The heart, which is called a mirror in Sufi terms, has two different actions which it performs. Whatever is reflected in the heart does not only remain a reflection but becomes a creative power, productive of a phenomenon of a similar nature. For instance a heart which is holding in itself and reflecting the rose, will find roses everywhere. Roses will be attracted to that heart; roses will be produced from it and for it. As this reflection becomes stronger, so it becomes creative of the phenomenon of roses.

The heart that holds and reflects a wound will find wounds everywhere, will attract wounds, will create wounds; for that is the nature of the phenomenon of reflection. ... There is another aspect of this reflection, and that is what one thinks, one becomes. One becomes identified with it. Therefore, the object which is in one's thought becomes one's own property, one's own quality.

A person (lacking mastery) holds a thought in mind, whether it is beneficial to him or not, without knowing the result which will come from it. It is like a child who holds a rattle in his hand and hits his head with the rattle and cries with the pain, and yet does not throw the rattle away. There are many who keep in their mind a thought of illness or a thought of unkindness done to them by someone and suffer from it, yet not knowing what it is that makes them suffer so, nor understanding the reason of their suffering.

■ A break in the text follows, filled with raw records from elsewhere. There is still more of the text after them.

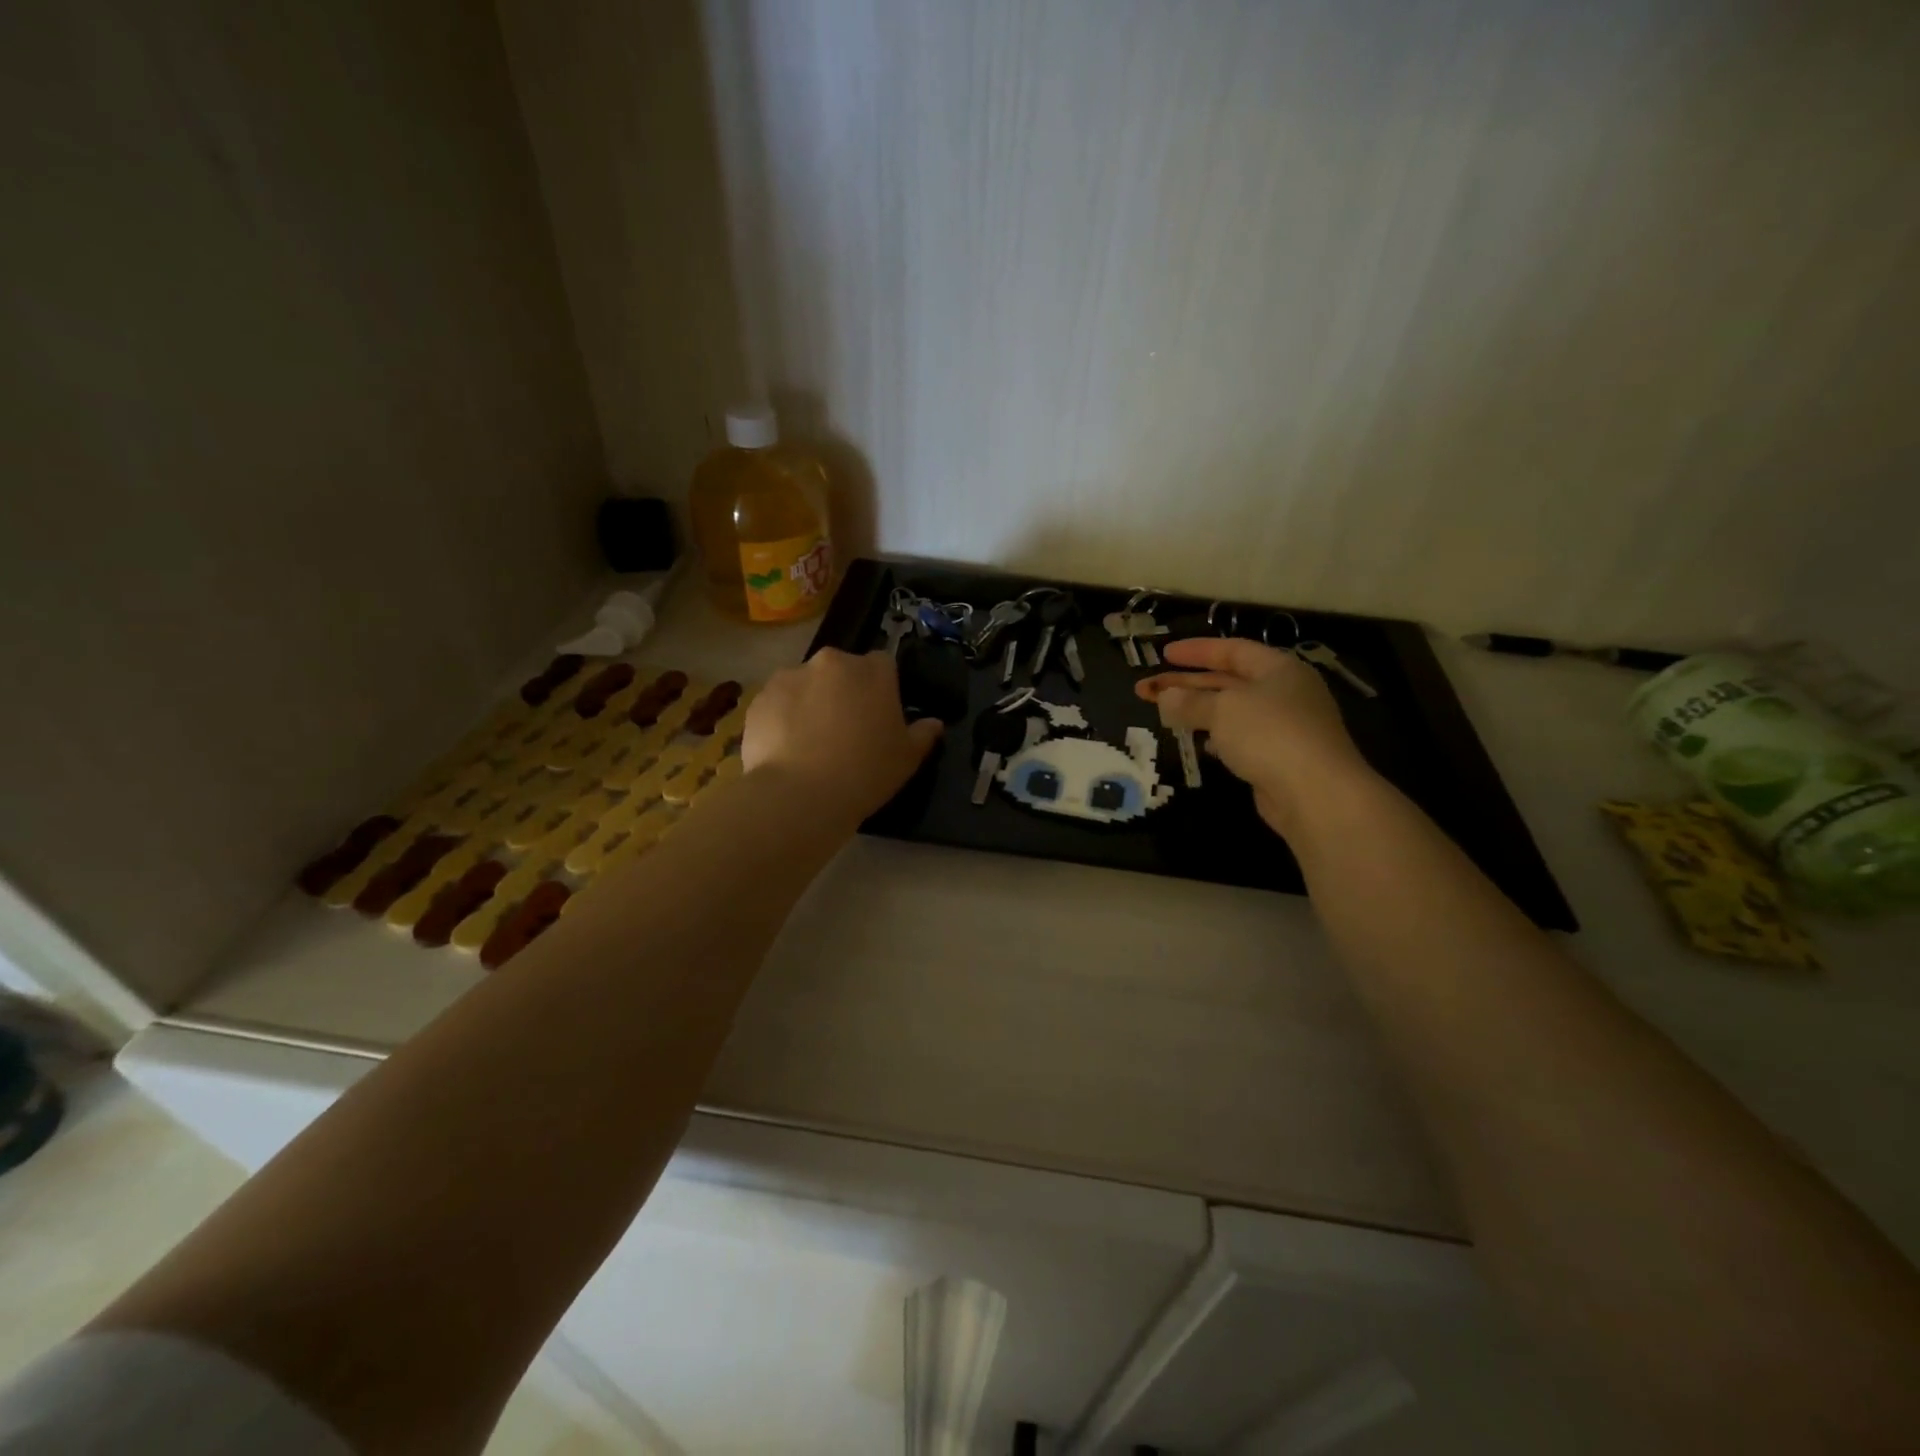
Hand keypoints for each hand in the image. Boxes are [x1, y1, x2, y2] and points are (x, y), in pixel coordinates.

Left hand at [742, 648, 943, 825]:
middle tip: (845, 729)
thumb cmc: (865, 772)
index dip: (881, 689)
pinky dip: (783, 717)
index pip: (883, 665)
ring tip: (810, 742)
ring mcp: (789, 676)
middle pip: (841, 670)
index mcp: (872, 671)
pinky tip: (786, 748)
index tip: (879, 715)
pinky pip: (778, 702)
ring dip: (811, 702)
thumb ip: (923, 734)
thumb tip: (934, 723)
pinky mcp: (760, 698)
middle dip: (843, 691)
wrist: (799, 795)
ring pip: (806, 684)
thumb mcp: (907, 759)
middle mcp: (831, 662)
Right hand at [1136, 638, 1374, 834]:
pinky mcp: (1280, 758)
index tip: (1164, 654)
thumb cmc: (1269, 734)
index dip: (1197, 651)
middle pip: (1228, 681)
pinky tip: (1200, 743)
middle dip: (1186, 684)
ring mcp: (1284, 727)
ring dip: (1198, 710)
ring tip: (1165, 714)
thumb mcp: (1222, 710)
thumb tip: (1165, 697)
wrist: (1315, 793)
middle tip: (1147, 689)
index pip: (1233, 649)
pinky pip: (1242, 738)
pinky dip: (1217, 736)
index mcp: (1278, 669)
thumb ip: (1190, 701)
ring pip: (1232, 711)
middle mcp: (1285, 692)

Man's whole conduct in life depends upon what he holds in his thought. The thought of the wicked produces in him wickedness, and the thought of the good creates goodness. The love of Rasul, the divine ideal, enables one to concentrate upon this ideal. Since all in the garb of matter are to be separated one day in life, good or wicked, friends or foes, what alone is reliable is the ideal which man creates within himself, call it Christ, Buddha, Krishna or Muhammad.